Vem isto a propósito do papel que Paulo Portas reclamou para
si e Passos Coelho lhe concedeu com
as honrarias e a plumagem do lugar de vice-primeiro-
-ministro. Somando a outras circunstâncias o cansaço de tanto jet lag, Portas
agravou no Verão de forma quase irreversível a crise aberta pela fuga de Vítor
Gaspar, que por si só já ficaria para a história. Mas isso é passado.
O que interessa hoje é que o Paulo Portas que supostamente
coordena a área económica, que tem inevitável relação com as instâncias da
troika e mais umas quantas instituições e figuras internacionais para explicar
que estamos no bom caminho, é rigorosamente o mesmo que armou no Verão o que os
brasileiros chamam "um barraco". As consequências do dito são as que
ainda hoje estamos a pagar e que obviamente lhe são recordadas de forma mais ou
menos subtil em todas as reuniões internas e externas, sendo ainda
sistematicamente vertidas para todos os relatórios oficiais ou de agências de
rating que se publicam diariamente.
De facto, é bom não esquecer que foi a crise estival que
levou a que Portugal entrasse em derrapagem total. Portas fez o mal e a
caramunha. Ou seja, criou um problema e agravou o que já estava muito mal. Ia
atirando o governo abaixo quando proclamou que havia linhas intransponíveis e
falou de irrevogabilidades, obrigando Cavaco a uma intervenção de emergência
cujos contornos ainda hoje não são claros. A crise aberta por Gaspar e
cavalgada por Portas fragilizou o país e fez com que a troika se tenha tornado
mais intransigente em relação a nós, como se vê pelo Orçamento de 2014, no qual
não tolerou cedências, mesmo que ele se tenha tornado uma ficção.

### MATERIAL FORNECIDO
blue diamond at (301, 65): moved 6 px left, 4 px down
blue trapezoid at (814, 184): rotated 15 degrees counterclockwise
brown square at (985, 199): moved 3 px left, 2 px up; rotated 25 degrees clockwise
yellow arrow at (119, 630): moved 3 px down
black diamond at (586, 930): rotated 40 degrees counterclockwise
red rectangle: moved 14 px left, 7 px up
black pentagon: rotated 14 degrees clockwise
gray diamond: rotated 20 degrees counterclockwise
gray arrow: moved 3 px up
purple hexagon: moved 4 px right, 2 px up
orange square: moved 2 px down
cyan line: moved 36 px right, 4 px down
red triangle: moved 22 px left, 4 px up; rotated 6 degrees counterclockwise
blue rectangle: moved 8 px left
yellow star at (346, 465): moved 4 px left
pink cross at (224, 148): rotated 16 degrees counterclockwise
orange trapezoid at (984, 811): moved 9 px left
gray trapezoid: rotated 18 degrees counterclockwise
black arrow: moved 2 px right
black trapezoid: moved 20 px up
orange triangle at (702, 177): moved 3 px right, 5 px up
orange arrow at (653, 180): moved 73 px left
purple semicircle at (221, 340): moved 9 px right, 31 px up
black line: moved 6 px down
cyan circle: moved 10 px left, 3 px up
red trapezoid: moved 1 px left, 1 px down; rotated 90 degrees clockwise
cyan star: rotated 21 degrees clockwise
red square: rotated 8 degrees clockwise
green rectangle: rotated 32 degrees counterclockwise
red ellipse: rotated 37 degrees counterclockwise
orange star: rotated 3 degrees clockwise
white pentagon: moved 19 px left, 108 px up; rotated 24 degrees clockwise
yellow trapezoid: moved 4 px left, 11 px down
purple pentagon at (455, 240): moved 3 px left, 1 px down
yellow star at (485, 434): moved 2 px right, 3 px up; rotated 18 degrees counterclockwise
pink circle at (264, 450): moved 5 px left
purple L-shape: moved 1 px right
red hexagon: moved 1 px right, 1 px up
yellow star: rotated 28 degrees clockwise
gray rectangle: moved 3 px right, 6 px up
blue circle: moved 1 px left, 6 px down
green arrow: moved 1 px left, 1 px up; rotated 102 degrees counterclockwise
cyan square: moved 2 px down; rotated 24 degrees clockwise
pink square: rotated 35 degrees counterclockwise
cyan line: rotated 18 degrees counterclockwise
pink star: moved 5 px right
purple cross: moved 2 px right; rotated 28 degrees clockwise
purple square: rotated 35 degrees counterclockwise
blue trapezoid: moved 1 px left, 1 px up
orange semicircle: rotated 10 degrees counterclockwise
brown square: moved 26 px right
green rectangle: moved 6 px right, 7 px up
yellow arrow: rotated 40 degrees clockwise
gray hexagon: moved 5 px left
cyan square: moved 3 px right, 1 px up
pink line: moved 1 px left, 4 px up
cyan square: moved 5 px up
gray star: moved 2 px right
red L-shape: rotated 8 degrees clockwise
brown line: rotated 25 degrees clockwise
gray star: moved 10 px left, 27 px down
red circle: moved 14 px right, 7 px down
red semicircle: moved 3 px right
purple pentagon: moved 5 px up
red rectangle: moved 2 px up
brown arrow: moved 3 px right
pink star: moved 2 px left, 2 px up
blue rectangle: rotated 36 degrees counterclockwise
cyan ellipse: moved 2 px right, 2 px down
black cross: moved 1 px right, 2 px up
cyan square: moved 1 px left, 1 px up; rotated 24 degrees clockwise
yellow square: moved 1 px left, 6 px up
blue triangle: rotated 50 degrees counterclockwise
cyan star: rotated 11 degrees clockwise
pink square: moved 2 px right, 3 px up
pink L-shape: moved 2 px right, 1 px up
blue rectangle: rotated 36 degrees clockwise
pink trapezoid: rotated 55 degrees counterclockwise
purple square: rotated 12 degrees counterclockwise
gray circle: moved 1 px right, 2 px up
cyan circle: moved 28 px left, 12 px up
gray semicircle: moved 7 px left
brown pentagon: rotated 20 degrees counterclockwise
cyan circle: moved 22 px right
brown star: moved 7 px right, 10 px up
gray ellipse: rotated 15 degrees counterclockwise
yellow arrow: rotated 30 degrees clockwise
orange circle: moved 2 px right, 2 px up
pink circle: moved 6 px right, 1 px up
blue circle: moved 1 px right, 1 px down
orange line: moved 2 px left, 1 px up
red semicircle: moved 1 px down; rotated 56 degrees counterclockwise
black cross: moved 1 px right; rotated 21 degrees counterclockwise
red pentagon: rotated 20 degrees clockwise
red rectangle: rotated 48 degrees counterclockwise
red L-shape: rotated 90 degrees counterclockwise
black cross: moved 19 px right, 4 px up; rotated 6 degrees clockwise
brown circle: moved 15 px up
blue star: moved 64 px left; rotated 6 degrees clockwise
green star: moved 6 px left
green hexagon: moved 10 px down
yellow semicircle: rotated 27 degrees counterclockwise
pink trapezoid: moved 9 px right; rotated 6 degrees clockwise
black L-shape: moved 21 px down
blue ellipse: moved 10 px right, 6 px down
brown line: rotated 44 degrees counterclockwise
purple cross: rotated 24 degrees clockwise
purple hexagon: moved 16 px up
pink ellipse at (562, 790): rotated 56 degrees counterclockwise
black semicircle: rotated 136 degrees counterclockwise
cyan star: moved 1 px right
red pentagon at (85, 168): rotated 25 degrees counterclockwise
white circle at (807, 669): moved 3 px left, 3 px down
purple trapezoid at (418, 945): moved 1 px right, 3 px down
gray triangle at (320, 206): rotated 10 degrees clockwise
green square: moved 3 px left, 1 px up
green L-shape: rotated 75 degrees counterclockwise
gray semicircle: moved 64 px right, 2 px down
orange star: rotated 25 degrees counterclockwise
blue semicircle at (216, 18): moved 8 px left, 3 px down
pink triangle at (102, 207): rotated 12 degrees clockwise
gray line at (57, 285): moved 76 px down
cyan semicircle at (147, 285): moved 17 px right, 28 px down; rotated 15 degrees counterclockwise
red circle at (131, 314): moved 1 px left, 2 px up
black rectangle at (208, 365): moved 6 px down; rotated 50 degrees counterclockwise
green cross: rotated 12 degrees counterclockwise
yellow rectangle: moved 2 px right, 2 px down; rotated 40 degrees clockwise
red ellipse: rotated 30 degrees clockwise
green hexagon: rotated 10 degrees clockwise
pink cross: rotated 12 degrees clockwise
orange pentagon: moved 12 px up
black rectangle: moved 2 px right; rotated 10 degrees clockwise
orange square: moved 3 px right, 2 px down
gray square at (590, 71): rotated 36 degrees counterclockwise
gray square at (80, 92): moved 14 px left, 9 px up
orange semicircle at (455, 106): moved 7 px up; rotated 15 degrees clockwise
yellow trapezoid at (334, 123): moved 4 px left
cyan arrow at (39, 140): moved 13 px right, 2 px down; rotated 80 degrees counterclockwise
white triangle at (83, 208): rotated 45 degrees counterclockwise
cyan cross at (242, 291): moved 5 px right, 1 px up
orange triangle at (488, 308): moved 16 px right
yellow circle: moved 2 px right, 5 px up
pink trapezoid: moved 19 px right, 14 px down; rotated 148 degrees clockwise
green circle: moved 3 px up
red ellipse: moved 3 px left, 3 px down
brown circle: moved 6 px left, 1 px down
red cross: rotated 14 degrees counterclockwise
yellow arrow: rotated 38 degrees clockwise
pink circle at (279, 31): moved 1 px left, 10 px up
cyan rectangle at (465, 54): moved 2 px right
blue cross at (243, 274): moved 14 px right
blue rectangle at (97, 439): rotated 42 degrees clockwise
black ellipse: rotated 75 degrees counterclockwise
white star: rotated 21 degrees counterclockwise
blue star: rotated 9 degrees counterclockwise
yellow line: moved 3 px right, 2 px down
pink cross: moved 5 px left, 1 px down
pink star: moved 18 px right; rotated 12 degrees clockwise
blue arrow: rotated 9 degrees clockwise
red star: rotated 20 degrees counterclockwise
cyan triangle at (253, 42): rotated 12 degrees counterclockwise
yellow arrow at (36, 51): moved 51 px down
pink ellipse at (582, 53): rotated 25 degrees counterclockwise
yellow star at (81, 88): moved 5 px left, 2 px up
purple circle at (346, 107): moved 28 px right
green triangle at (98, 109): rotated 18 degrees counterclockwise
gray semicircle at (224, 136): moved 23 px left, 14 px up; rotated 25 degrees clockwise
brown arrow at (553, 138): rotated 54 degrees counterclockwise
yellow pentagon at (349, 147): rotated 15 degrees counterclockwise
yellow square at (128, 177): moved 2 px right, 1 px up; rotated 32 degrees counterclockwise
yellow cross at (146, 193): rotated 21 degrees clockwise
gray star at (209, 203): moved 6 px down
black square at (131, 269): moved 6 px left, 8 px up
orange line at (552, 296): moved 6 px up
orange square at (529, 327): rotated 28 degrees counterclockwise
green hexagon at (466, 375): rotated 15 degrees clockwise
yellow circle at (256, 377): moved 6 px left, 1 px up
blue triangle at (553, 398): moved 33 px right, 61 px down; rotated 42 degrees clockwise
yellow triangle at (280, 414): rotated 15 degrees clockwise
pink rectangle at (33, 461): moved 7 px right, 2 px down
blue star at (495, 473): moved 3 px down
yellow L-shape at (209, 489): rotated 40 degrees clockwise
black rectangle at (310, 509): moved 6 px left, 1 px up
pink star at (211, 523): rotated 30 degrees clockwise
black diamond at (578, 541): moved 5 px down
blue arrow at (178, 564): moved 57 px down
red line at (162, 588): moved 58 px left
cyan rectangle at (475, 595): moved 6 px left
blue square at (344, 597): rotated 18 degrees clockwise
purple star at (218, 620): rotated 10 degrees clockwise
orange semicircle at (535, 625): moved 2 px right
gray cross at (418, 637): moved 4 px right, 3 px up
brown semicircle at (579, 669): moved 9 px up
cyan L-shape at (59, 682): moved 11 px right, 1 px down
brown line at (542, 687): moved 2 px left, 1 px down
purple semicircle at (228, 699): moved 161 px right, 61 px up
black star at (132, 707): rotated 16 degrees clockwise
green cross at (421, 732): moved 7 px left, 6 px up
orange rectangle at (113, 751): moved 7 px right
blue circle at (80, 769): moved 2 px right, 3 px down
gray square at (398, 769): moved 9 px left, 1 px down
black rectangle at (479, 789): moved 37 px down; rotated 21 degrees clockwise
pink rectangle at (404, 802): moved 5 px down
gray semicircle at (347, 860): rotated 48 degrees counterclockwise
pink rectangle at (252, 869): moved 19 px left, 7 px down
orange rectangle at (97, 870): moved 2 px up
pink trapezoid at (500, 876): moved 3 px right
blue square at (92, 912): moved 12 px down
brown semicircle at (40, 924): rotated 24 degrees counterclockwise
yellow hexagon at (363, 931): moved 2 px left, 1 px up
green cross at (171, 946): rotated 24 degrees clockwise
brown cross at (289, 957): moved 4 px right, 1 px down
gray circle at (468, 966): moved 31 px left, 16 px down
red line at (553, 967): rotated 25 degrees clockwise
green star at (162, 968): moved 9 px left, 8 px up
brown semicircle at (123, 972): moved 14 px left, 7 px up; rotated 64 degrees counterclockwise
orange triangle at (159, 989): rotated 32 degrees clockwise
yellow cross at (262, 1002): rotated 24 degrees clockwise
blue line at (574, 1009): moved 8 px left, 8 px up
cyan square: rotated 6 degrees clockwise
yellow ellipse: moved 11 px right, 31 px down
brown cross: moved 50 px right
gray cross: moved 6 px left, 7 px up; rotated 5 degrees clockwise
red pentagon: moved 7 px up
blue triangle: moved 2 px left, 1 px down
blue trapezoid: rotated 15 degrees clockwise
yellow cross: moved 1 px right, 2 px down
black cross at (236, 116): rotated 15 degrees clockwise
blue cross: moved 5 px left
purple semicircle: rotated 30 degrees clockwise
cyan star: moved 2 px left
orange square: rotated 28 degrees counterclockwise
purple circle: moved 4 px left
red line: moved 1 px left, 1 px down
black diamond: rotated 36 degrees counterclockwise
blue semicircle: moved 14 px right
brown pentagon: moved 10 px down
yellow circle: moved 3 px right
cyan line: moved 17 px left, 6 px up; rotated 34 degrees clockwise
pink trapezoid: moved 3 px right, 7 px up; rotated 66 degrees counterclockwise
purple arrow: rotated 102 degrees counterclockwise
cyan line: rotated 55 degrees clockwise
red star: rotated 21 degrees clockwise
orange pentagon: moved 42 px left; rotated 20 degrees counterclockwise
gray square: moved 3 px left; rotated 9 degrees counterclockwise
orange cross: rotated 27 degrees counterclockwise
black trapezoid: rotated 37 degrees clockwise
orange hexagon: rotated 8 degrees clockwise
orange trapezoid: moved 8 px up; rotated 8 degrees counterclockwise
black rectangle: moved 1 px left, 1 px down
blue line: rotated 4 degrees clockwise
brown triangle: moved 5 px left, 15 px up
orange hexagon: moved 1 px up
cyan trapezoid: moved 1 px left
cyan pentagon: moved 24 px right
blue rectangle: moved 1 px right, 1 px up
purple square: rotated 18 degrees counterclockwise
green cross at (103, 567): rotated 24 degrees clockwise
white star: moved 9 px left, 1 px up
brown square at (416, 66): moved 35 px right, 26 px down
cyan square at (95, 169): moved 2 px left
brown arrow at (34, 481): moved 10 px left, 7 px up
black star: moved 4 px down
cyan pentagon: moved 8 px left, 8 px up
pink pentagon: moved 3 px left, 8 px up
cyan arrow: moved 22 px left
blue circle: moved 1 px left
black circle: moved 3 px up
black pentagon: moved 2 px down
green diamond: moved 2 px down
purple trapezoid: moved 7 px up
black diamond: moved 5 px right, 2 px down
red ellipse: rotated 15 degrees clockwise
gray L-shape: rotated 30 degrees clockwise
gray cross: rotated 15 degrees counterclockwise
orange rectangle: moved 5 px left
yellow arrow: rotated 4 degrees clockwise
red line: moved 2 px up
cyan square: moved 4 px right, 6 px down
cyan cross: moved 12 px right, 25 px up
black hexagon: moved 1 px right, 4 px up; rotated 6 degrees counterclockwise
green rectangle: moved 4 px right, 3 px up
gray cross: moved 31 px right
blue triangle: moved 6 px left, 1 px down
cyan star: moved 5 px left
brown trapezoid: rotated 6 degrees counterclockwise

### TAREFAS A REALIZAR
(A) Responda, com base no excerto sobre Paulo Portas:
(i) Que lugar Passos Coelho concedeu a Paulo Portas?
(ii) A fuga de quem abriu a crise que Portas agravou no Verão?
(iii) Em que orçamento a troika não tolerou cedências?
(B) Reproduza o trecho do excerto sobre Paulo Portas que começa nas palavras "O que interessa" e termina depois de "se publicam diariamente.".

### SOLUÇÕES PROPOSTAS
(A)
(i) O lugar de vice-primeiro-ministro.
(ii) A fuga de Vítor Gaspar.
(iii) No Orçamento de 2014.

(B)
O que interessa hoje é que o Paulo Portas que supostamente
coordena a área económica, que tem inevitável relação com as instâncias da
troika e mais umas quantas instituições e figuras internacionais para explicar
que estamos no bom caminho, é rigorosamente o mesmo que armou no Verão o que os
brasileiros chamam "um barraco". As consequências do dito são as que
ainda hoje estamos a pagar e que obviamente lhe são recordadas de forma mais ou
menos subtil em todas as reuniões internas e externas, sendo ainda
sistematicamente vertidas para todos os relatórios oficiais ou de agências de
rating que se publicam diariamente.